Simulations and modes of convergence - Biased and Inefficient

We often have theory that says $\sqrt{n} ({\hat{θ}}_{n} - θ) \overset{d}{\to} N (0, σ^{2}),$
and then do simulations to see how well the asymptotic approximation applies. After doing so, we often present tables of the empirical mean and standard deviation of ${\hat{θ}}_{n} .$ This doesn’t make a lot of sense.

Knowing that $\sqrt{n} ({\hat{θ}}_{n} - θ) \overset{d}{\to} N (0, σ^{2})$ doesn’t tell us anything about the moments of ${\hat{θ}}_{n}$ for any finite $n$ . Convergence in distribution does not imply convergence in mean. For example, ${\hat{θ}}_{n}$ could be maximum likelihood estimates in a logistic regression model. These have no finite moments for any finite $n$ , because they are infinite with positive probability.

However, the asymptotic result does tell us that the quantiles of ${\hat{θ}}_{n}$ , suitably scaled, should converge to those of the approximating Normal distribution.

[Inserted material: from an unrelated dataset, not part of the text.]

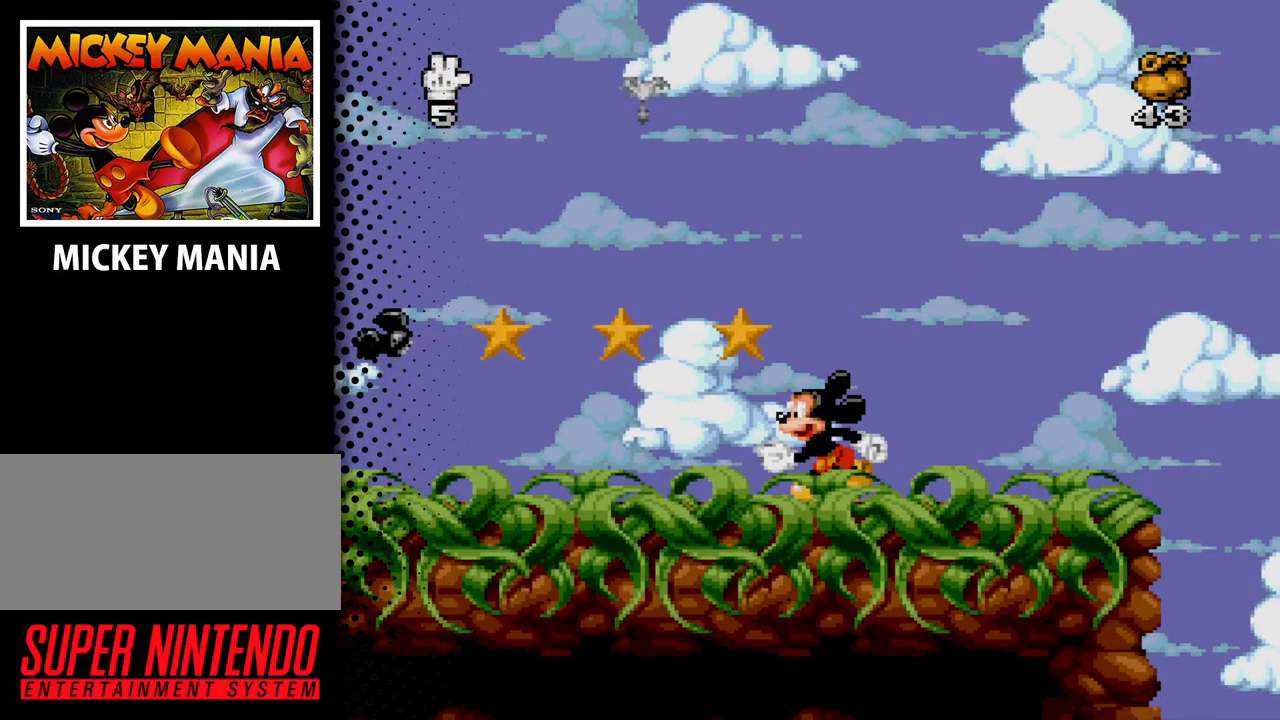
{"buttons": [], "events": [[233, "DPAD_LEFT", "up"]]}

The median of ${\hat{θ}}_{n}$ should converge to $θ$ ; the MAD of ${\hat{θ}}_{n}$ (after scaling by $\sqrt{n}$ ) should converge to $σ$ , and the probability that $({\hat{θ}}_{n} - 1.96 \times \hat{s e} [{\hat{θ}}_{n}], {\hat{θ}}_{n} + 1.96 \times \hat{s e} [{\hat{θ}}_{n}])$ includes $θ$ should converge to 95%.

Knowing how good the asymptotic approximation is for these quantile-based statistics is usually sufficient to tell us if the approximation is useful in practice. We usually don’t care about the mean of ${\hat{θ}}_{n}$ in any substantive way, since if we did, we’d be more worried when it didn’t have one.

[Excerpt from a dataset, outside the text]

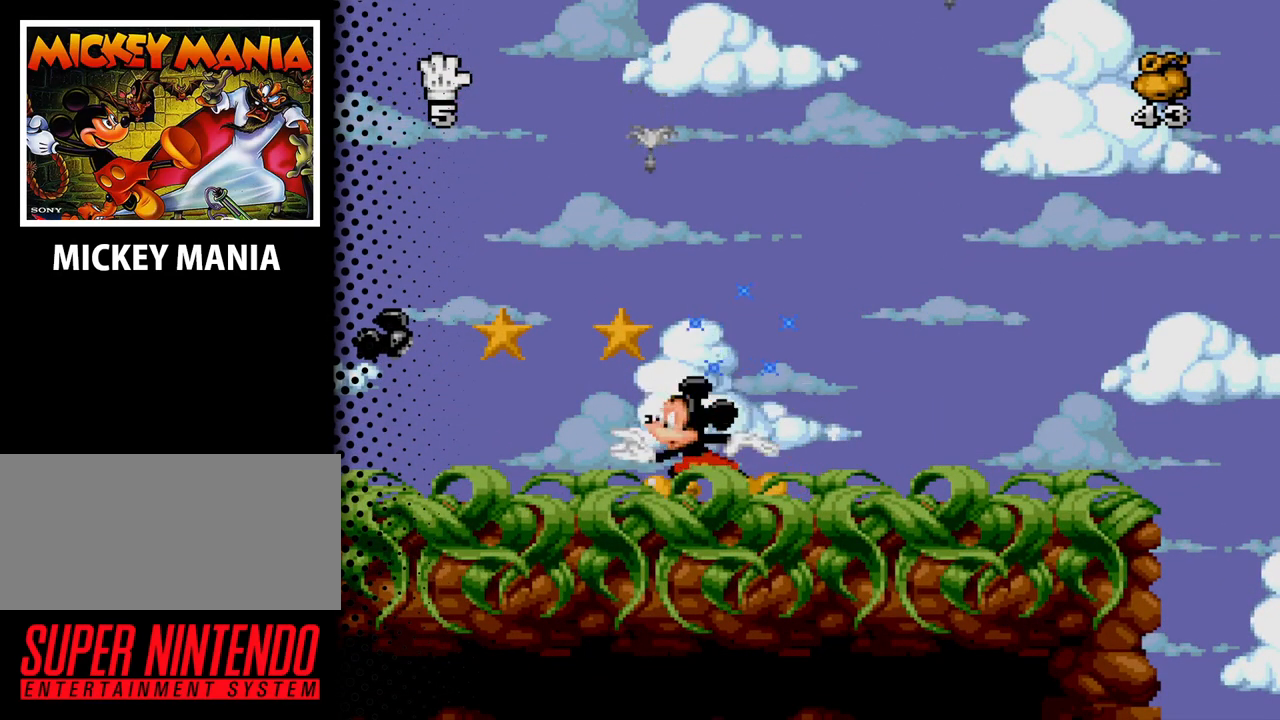
{"buttons": [], "events": [[100, "DPAD_LEFT", "down"], [233, "DPAD_LEFT", "up"]]}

I think the usefulness of ‘robust statistics’ gets oversold a lot, but this really is a case where it’s meaningful and true to say that the median of an approximately-Normal variable is a better summary of the location parameter than the mean is. We should be presenting robust (ie, weakly continuous) summaries of the results of simulations motivated by asymptotics unless there’s a specific reason to care about moments.